GOAL OF THE EXERCISE. Write out the full set of records exactly. Any pictures in them do not belong in the copy.

(Bounding box coordinate data)
>>>

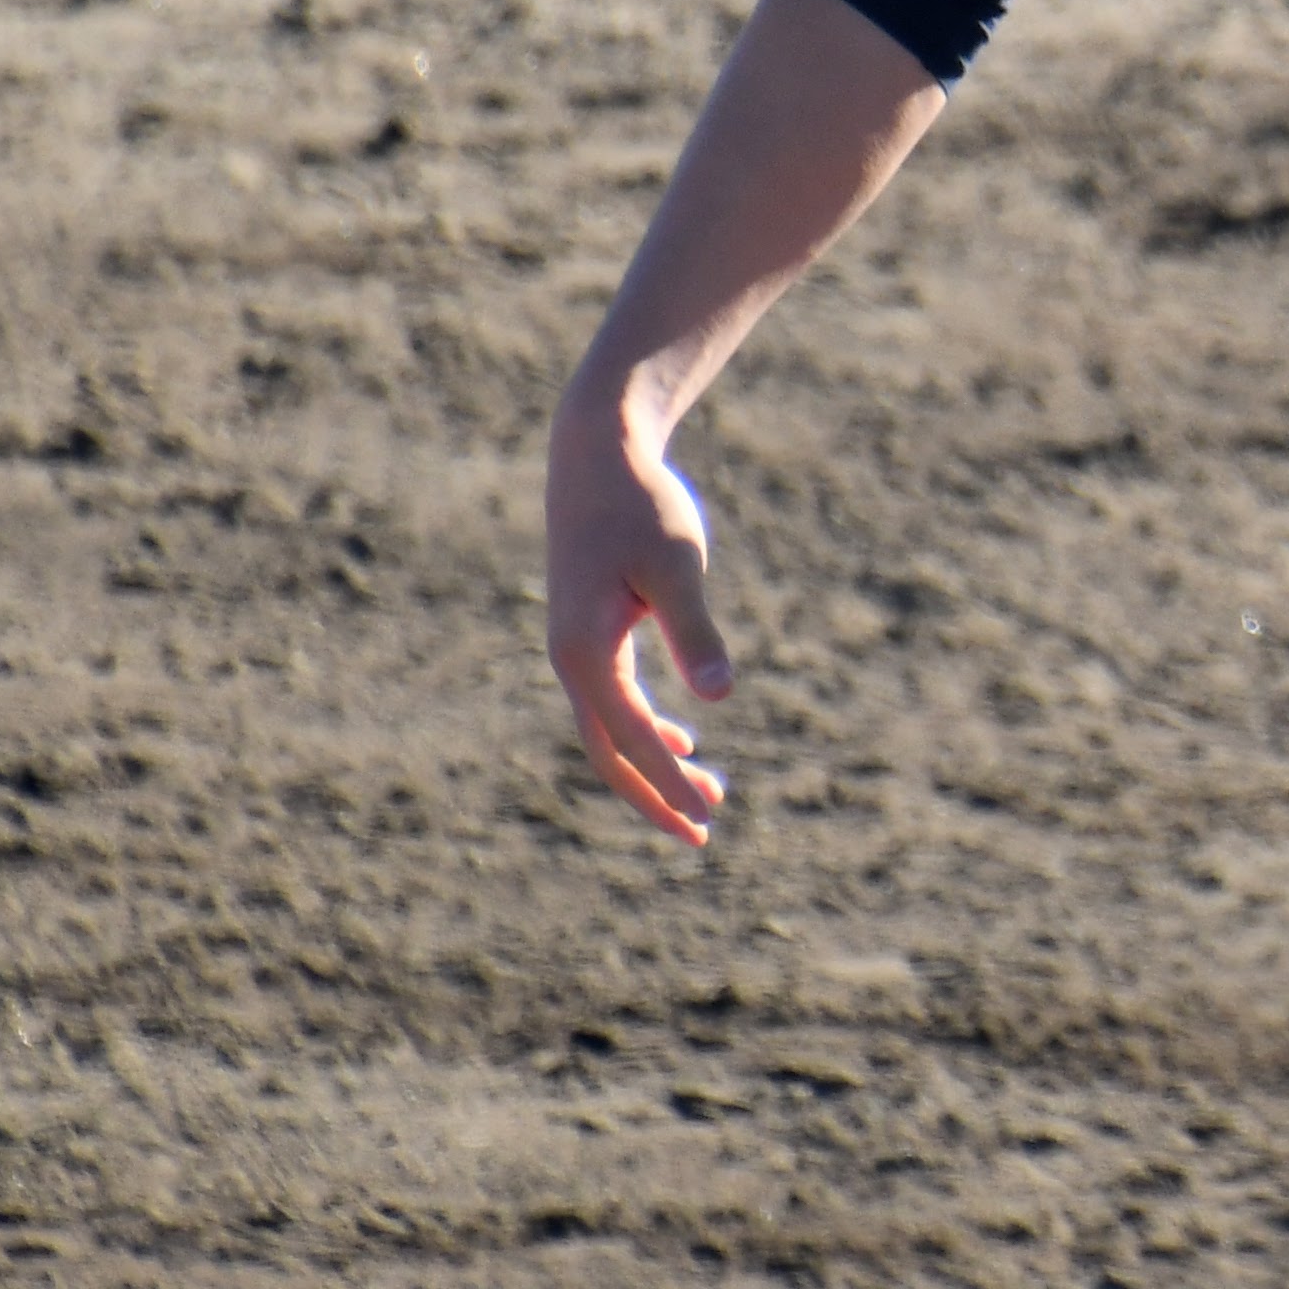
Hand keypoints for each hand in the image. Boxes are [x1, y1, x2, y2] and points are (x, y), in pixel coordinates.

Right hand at [543, 386, 740, 844]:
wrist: (596, 454)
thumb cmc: (641, 504)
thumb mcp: (675, 565)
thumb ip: (694, 630)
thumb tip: (718, 695)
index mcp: (585, 653)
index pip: (631, 740)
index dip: (668, 784)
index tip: (707, 819)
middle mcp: (570, 659)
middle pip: (609, 753)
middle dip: (654, 795)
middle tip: (702, 834)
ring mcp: (574, 647)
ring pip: (609, 730)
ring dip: (653, 766)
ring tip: (707, 794)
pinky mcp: (588, 632)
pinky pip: (611, 702)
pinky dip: (644, 730)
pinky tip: (682, 738)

<<<

ANSWER AREA.
Hand keypoints for each hand in the image. Boxes are [x1, y1, x2, y2] and points are (x, y), in pixel coordinates.

Right hand at [543, 386, 740, 844]:
wrist: (596, 454)
thumb cmc: (641, 504)
thumb mcp: (675, 565)
thumb ip: (694, 630)
thumb tip: (718, 695)
index mcp: (585, 653)
index pip: (631, 740)
index dip: (668, 784)
index tip: (707, 819)
middle mcp: (570, 659)
middle pip: (609, 753)
middle dip: (654, 795)
middle tip: (702, 834)
ring mcp: (574, 647)
ring pip: (609, 730)
ring dip: (653, 766)
ring tip: (707, 794)
pinky mcp: (588, 632)
pinky pip: (611, 702)
pinky dip: (644, 730)
pinky tip: (682, 738)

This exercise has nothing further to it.